Stream: helpdesk (published)

Topic: Aqua.jl usage questions


view this post on Zulip Nils (Nov 09 2023 at 14:03):

I've tried out Aqua.jl for the first time on a package I sometimes contribute to (FixedEffectModels) and ran into a few questions that hopefully someone can help with:

I will post some results of the ambiguity tests in the next message, depending on how things go those can be a different thread.

view this post on Zulip Nils (Nov 09 2023 at 14:12):

Some ambiguity warnings I don't understand:

Ambiguity #1
==(a::Integer, b::SentinelArrays.ChainedVectorIndex) @ SentinelArrays C:\Users\ngudat\.julia\packages\SentinelArrays\1kRo4\src\chainedvector.jl:208
==(x::BigInt, i::Integer) @ Base.GMP gmp.jl:722

Possible fix, define
  ==(::BigInt, ::SentinelArrays.ChainedVectorIndex)

I assume this is because

julia> FixedEffectModels.DataFrames.SentinelArrays.ChainedVectorIndex <: Integer
true

and

julia> BigInt <: Integer
true

Does this mean that SentinelArrays needs to define == for all subtypes of Integer in Base? And that there would be invalidation if another package that defines a <:Integer type gets loaded?

Then there is:

StatsBase.TestStat(v) @ StatsBase C:\Users\ngudat\.julia\packages\StatsBase\WLz8A\src\statmodels.jl:80
(::Type{T})(x::AbstractChar) where T<:Union{AbstractChar, Number} @ Base char.jl:50

Possible fix, define
  StatsBase.TestStat(::AbstractChar)

So the StatsBase.TestStat method is completely unconstrained, and would presumably always be less specific? I don't understand the ambiguity here at all. There's a similar one

StatsBase.TestStat(v) @ StatsBase C:\Users\ngudat\.julia\packages\StatsBase\WLz8A\src\statmodels.jl:80
(::Type{T})(z::Complex) where T<:Real @ Base complex.jl:44

Possible fix, define
  StatsBase.TestStat(::Complex)

I don't really understand most of the reported ambiguity but I think understanding those two will get me there for most of the others, so I'll leave it here.

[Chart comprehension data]
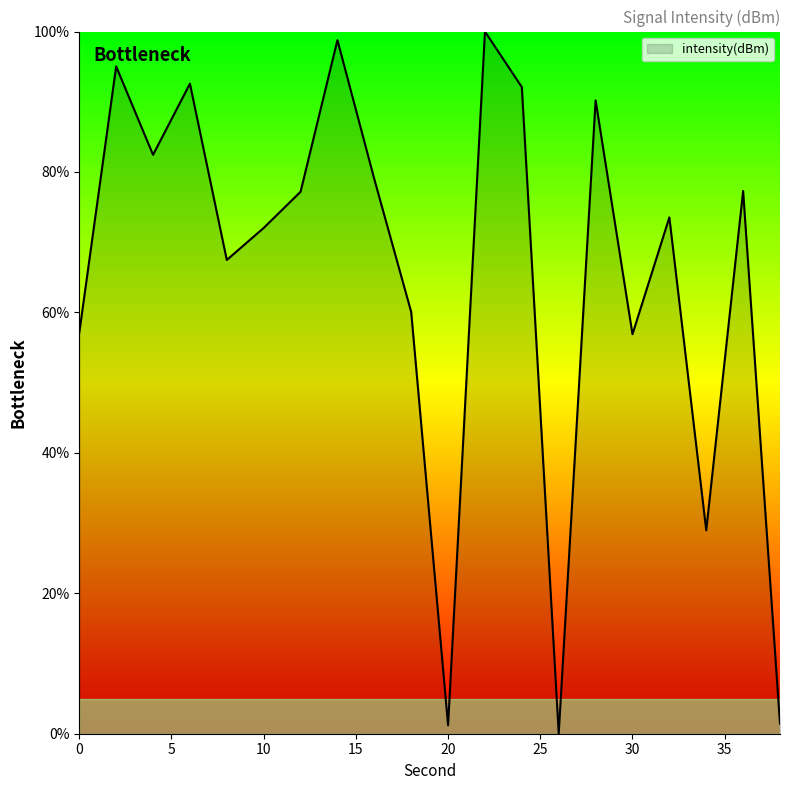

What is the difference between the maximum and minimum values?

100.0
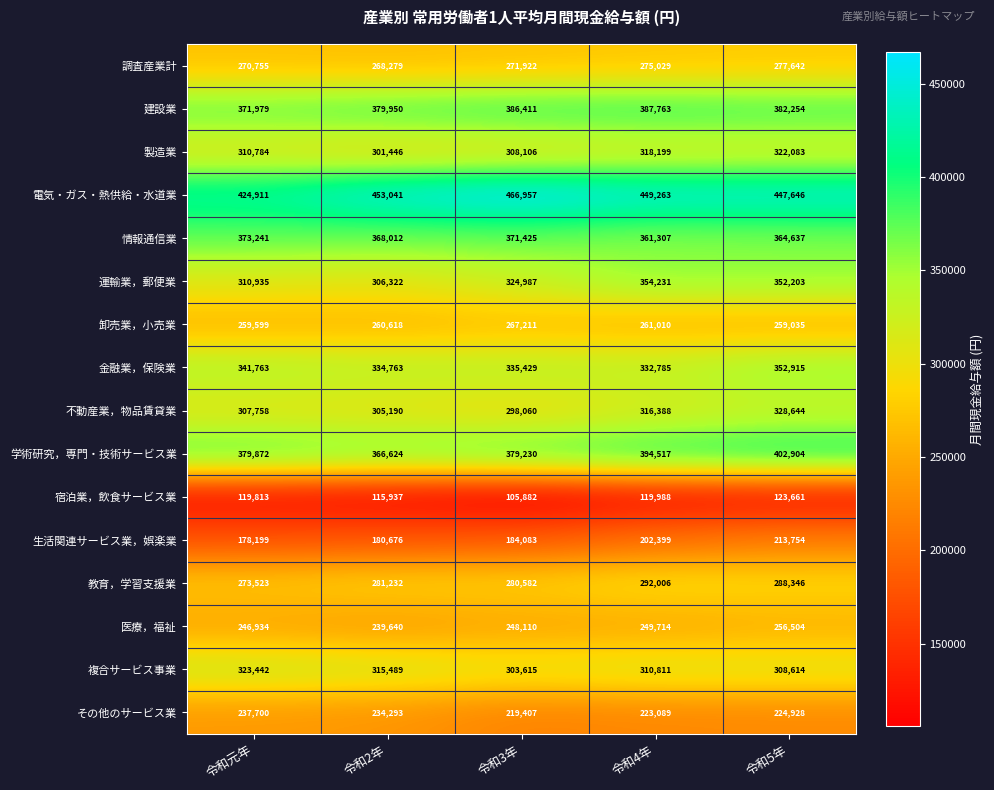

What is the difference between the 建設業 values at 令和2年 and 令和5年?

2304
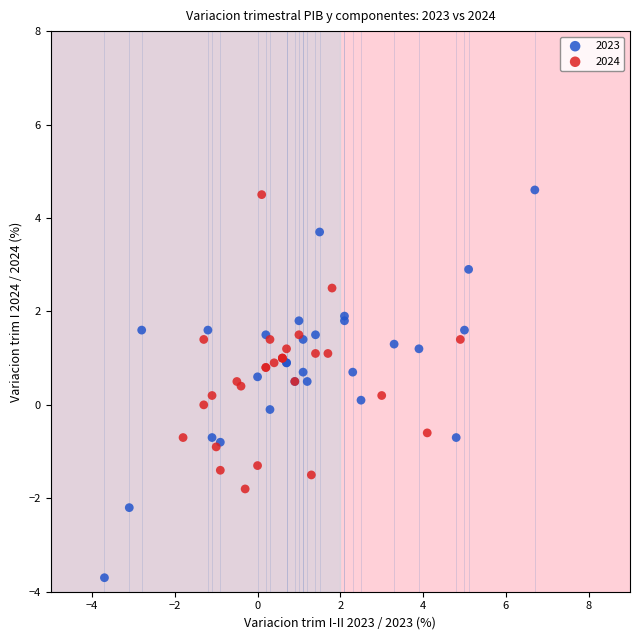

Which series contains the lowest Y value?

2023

_Exercise set_
1. In the Aqua.jl thread, what package did Nils try Aqua.jl on for the first time?
2. Extend the Aqua.jl thread past its last message.
The rows have no connection to the text.

_Answers by item number_
1. FixedEffectModels

2.
view this post on Zulip Sukera (Nov 09 2023 at 14:14):

Not familiar with StatsBase, but my gut tells me TestStat <: Real, and hence there's an ambiguity

view this post on Zulip Sukera (Nov 09 2023 at 14:15):

yup, there it is

[sukera@tower StatsBase.jl]$ rg TestStat
src/statmodels.jl
79:struct TestStat <: Real

view this post on Zulip Sukera (Nov 09 2023 at 14:18):

the ambiguity comes in when you try to call e.g. TestStat(Complex(4.5)):

julia> StatsBase.TestStat(Complex(4.5))
ERROR: MethodError: StatsBase.TestStat(::ComplexF64) is ambiguous.

Candidates:
  StatsBase.TestStat(v)
    @ StatsBase ~/.julia/packages/StatsBase/WLz8A/src/statmodels.jl:80
  (::Type{T})(z::Complex) where T<:Real
    @ Base complex.jl:44

Possible fix, define
  StatsBase.TestStat(::Complex)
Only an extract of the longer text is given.